# S2DT: WD Caviar Blue vs WD Pata AV drive?



## bgc (Jan 13, 2008)

Is there any real benefit going with the so called AV drive vs. the standard caviar blue?

I will most likely go with the native pata drive instead of messing with one of the pata-sata adapters since they seem to be hit and miss. 

Thanks,
BGC


----------



## unitron (Apr 28, 2006)

bgc said:


> Is there any real benefit going with the so called AV drive vs. the standard caviar blue?
> 
> I will most likely go with the native pata drive instead of messing with one of the pata-sata adapters since they seem to be hit and miss.
> 
> ...


Not sure exactly which brands and models you mean by "so called AV drive", so I can't address that directly.

The Caviar Blue drives don't seem to work in Series 1 Tivos, but Series 2 units seem to like them just fine.

I used to use a 500GB IDE(PATA) Caviar Blue in an S2 DT 'til I replaced it with 2 1TB Caviar Blacks.

You get more GB for your dollar these days with a SATA drive, even with the price of an adapter added.

If you read the adapter thread

http://www.tivocommunity.com/tivo-vb/showthread.php?t=416883

you'll find the hit and miss has been taken out by other users pooling their experiences.

Short version for S2 DT, use a JM 20330 chipset adapter or one of the Marvell chipset adapters recommended for S1s.


----------



## bgc (Jan 13, 2008)

Referring to WD Pata Caviar Blue WD5000AAKB :

http://www.newegg.com/Product/Product.aspx?Item=N82E16822136111

WD Pata AV WD5000AVJB :

http://www.newegg.com/Product/Product.aspx?Item=N82E16822136142

Newegg just went out of stock on the AV.

I've seen alot of posts at Anandtech about the Caviar Black drives being noisy, how are they in the Tivo?

============

### PROBLEM 1
Convert the entries, starting with their first line and going on through the line that contains "15: (503, 536)" with both ends included, into a Markdown table with the columns Row and Entry line, and leave out blank lines.
The entries that follow are unrelated to the forum thread.

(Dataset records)
============

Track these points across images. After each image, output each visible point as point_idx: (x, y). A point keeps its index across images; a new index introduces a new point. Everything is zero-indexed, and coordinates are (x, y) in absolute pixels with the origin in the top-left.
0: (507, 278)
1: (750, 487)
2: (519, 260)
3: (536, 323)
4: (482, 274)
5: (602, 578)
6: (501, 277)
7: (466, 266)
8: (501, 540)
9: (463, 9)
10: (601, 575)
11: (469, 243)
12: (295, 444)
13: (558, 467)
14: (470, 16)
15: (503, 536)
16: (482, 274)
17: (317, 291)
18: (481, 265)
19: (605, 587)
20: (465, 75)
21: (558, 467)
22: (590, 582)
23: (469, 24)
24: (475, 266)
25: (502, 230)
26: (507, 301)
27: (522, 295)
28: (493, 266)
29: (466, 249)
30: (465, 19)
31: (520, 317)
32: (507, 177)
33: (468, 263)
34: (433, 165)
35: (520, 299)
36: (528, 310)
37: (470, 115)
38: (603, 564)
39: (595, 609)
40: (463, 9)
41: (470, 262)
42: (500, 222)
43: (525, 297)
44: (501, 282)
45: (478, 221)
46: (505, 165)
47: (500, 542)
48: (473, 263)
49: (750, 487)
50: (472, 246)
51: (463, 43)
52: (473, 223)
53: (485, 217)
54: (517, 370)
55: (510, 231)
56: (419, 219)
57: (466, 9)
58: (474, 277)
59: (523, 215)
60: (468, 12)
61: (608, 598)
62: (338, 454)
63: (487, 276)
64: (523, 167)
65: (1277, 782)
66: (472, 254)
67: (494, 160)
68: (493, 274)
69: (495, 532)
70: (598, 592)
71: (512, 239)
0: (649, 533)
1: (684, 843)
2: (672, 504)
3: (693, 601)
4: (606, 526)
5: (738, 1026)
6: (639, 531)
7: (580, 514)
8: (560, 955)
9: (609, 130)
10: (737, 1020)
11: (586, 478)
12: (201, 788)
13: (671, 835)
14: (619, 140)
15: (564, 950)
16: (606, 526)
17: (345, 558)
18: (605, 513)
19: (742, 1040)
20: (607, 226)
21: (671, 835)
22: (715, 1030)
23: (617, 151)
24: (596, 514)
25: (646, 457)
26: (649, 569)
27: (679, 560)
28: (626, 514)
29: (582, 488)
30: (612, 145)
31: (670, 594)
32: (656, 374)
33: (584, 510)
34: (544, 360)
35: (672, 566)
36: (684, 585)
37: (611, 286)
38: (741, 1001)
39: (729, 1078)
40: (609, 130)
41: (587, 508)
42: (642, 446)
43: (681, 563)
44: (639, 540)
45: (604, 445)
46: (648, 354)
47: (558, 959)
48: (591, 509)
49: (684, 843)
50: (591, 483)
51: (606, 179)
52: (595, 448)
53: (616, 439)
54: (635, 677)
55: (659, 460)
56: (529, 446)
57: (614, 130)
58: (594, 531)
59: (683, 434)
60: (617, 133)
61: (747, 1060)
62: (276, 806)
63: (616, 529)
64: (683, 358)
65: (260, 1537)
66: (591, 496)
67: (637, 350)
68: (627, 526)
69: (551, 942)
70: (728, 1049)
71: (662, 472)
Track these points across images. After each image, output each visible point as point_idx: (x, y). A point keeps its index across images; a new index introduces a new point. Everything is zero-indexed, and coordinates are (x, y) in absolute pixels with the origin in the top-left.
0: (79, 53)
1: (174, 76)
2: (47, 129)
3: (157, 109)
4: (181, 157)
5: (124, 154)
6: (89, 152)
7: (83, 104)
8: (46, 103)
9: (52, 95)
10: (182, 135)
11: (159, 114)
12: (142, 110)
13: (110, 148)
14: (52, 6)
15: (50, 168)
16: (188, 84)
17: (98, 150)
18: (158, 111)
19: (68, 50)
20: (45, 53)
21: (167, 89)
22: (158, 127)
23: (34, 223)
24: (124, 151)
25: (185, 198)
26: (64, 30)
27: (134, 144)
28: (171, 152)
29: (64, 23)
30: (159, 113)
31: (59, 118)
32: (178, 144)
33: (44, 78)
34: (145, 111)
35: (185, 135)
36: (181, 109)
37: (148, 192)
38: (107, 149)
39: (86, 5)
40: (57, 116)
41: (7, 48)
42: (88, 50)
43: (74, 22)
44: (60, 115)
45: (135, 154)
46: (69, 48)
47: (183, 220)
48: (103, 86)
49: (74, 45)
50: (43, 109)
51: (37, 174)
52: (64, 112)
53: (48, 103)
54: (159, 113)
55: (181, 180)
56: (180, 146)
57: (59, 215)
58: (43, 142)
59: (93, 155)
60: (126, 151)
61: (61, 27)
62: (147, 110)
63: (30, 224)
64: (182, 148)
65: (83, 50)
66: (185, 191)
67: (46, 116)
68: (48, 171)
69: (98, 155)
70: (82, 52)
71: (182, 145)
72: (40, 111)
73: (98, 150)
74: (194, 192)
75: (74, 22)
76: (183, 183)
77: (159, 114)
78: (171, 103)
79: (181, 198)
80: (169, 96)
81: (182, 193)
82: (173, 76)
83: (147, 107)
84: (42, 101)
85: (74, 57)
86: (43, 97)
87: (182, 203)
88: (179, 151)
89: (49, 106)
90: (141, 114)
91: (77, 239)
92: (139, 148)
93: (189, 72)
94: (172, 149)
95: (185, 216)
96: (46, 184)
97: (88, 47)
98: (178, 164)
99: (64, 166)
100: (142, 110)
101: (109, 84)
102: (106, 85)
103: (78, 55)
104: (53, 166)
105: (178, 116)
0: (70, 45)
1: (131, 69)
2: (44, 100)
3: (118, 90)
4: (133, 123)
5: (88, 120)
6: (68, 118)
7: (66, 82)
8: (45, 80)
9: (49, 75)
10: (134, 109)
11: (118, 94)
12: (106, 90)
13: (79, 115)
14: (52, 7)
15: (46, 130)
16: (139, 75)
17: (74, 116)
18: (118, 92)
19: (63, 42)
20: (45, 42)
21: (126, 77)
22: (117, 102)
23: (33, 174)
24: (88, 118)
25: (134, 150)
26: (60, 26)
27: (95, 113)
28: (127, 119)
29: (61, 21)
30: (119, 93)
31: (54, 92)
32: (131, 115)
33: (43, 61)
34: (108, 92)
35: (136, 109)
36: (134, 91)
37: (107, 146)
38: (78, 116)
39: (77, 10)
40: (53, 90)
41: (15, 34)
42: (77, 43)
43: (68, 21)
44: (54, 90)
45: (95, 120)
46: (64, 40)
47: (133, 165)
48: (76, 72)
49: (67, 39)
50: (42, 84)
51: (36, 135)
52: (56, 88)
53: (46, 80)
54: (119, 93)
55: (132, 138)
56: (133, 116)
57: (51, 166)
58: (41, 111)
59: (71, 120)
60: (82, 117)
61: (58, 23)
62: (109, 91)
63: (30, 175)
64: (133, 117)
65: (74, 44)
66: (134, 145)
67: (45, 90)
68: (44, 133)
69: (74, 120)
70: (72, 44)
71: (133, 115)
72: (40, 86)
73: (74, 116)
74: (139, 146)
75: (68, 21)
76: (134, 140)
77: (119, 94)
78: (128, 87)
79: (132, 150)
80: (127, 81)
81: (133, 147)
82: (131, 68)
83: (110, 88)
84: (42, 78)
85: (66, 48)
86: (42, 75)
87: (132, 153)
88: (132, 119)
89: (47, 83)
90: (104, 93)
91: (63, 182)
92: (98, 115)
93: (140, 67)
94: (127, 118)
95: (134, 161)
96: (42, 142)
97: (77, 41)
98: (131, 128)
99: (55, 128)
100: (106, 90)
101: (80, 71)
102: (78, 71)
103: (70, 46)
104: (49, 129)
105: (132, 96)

============

### PROBLEM 2
In the forum thread, what replaced the 500GB IDE Caviar Blue that was used in an S2 DT?

### EXERCISE ANSWER 1
| Row | Entry line |
|---|---|
| 1 | Track these points across images. After each image, output each visible point as point_idx: (x, y). A point keeps its index across images; a new index introduces a new point. Everything is zero-indexed, and coordinates are (x, y) in absolute pixels with the origin in the top-left. |
| 2 | 0: (507, 278) |
| 3 | 1: (750, 487) |
| 4 | 2: (519, 260) |
| 5 | 3: (536, 323) |
| 6 | 4: (482, 274) |
| 7 | 5: (602, 578) |
| 8 | 6: (501, 277) |
| 9 | 7: (466, 266) |
| 10 | 8: (501, 540) |
| 11 | 9: (463, 9) |
| 12 | 10: (601, 575) |
| 13 | 11: (469, 243) |
| 14 | 12: (295, 444) |
| 15 | 13: (558, 467) |
| 16 | 14: (470, 16) |
| 17 | 15: (503, 536) |

### EXERCISE ANSWER 2
Two 1TB Caviar Blacks replaced it.